Num certo momento, com o fim do apartheid e os Acordos de Roma, as armas calaram-se e, em paz, toda a região da África Austral ficou livre do racismo e da discriminação. O nosso País retomou a sua vida, com novos desafios de crescimento e da luta contra o subdesenvolvimento e o atraso. Tempos mais difíceis foram ultrapassados. Moçambique voltou a reerguer-se, olhando com esperança o futuro, com novos desafios. Nos últimos anos da sua vida, com o avanço da corrupção e os baixos níveis de ética e de moral na gestão pública, nos vários fóruns, Rui Baltazar expressou a sua frustração e se demarcou dos corruptos que se serviam do bem público, que a todos pertence. Sem hesitar, acrescentava que não entendia como é que um País com carência tão aguda de quadros experimentados se dava ao luxo de os desperdiçar, como se fossem descartáveis. Estes são certamente os maiores desafios da fase presente da nossa vida. Para os superar, os jovens devem inspirar-se neste imenso legado de Rui Baltazar.
Esta foi a realidade concreta que enfrentamos. Muitas instituições hoje florescentes assentam nesta dura realidade que exigiu coragem, ousadia e criatividade. Foi certamente difícil, muito difícil, pessoalmente muito doloroso. Não foi pera doce, não!
A intensidade do trabalho foi tal que germinou a amizade, a confiança, o respeito e a admiração, mútuas. Sendo eu muito jovem, o Camarada Rui Baltazar foi meu mentor. Aprendi dele o rigor, a importância da moderação, a necessidade de fundamentar as palavras e os conceitos, a ser contido nas falas e prudente nos actos e contratos. E a necessidade de ler muito, de estudar, sempre estudar, estar actualizado, para melhor enfrentar o futuro.
Devido à enorme amizade, diria cumplicidade, forjadas em anos de trabalho e de convivência, num ambiente familiar e de amigos, Rui Baltazar foi a pessoa escolhida para o discurso da festa do meu 60º aniversário. Foi gratificante ouvir as suas palavras generosas que retrataram o tempo em que juntos contribuímos para a edificação da 1ª República, ao lado de muitos outros heróis vivos e de outros que já não se encontram entre nós, que a Pátria por que lutaram ainda não os reconheceu nem exaltou os seus feitos. Foi gratificante conviver com esta figura tão exemplar, tão humana, tão simples, um jurista de primeira água!

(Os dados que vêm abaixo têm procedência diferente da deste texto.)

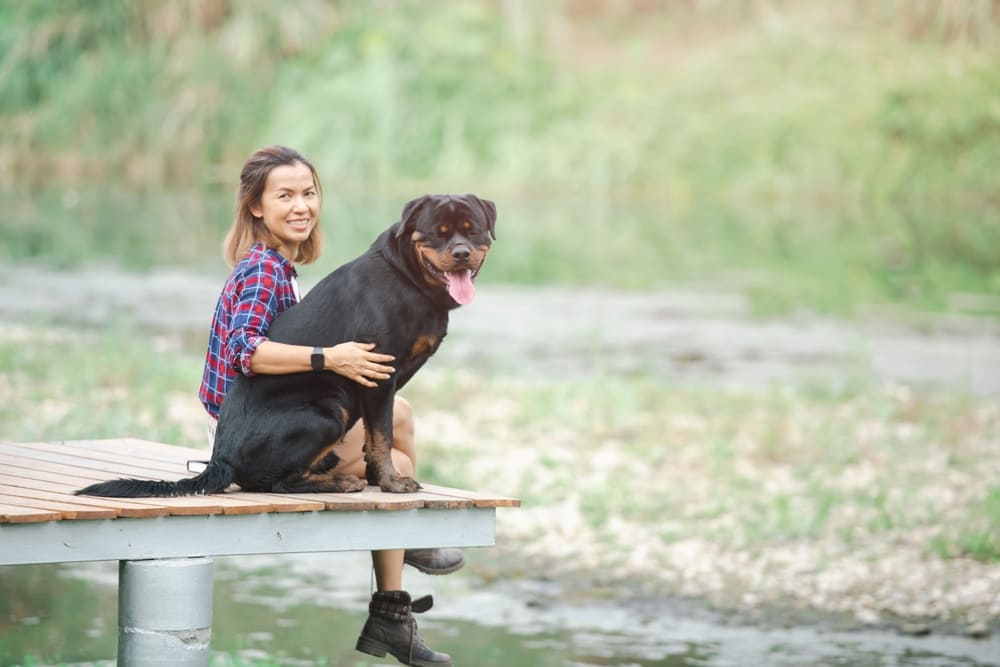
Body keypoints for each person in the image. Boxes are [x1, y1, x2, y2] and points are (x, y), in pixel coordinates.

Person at [198, 145, 461, 666]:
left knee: (400, 418)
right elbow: (245, 352)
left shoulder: (281, 264)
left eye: (309, 193)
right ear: (256, 206)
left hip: (268, 420)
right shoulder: (261, 271)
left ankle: (401, 572)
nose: (301, 206)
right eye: (285, 196)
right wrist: (330, 358)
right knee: (400, 466)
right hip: (258, 431)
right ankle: (392, 608)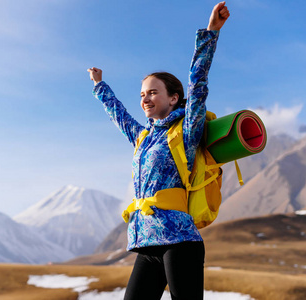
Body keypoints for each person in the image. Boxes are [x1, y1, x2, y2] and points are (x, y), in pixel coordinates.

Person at [87, 2, 230, 300]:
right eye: (142, 94)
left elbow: (198, 82)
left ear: (174, 98)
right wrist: (100, 85)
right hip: (147, 244)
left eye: (153, 92)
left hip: (180, 241)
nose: (145, 99)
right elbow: (119, 115)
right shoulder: (142, 137)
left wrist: (211, 32)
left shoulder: (185, 131)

Evocar o nome de Rui Baltazar é falar do seu nacionalismo, do seu patriotismo, da sua fidelidade e lealdade à causa do Povo. Rui Baltazar era altruísta, não se serviu do Estado. Pelo contrário, serviu o Estado com honestidade, respeitou a coisa pública, acima de interesses pessoais, o que faz dele uma referência, que os jovens nele se podem inspirar. Há mortes que pesam menos que uma pena. Há mortes que provocam um estrondo - a morte de Rui Baltazar provocou um abalo, gerou um vazio, difícil de preencher.

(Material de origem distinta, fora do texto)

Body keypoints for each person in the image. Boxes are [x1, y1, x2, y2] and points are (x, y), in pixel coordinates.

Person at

De forma incontornável, Rui Baltazar ocupa um lugar no Panteão dos Heróis de Moçambique, ao lado de muitos outros notáveis que deram tudo e arriscaram as suas vidas para erguer bem alto a Bandeira de Moçambique independente, que aglutina no seu seio moçambicanos de todas as raças, etnias, religiões ou origem social. Por enquanto, o Rui Baltazar de todos nós está, certamente, no Panteão Celestial.
A sua grandeza humana, o seu enorme legado, servirá de inspiração principalmente para os jovens, para continuar a obra iniciada e a alicerçar os fundamentos da nossa vida, da nossa história.
Descanse em Paz, Amigo Rui!
Até sempre Dr. Rui Baltazar dos Santos Alves, Grande Homem!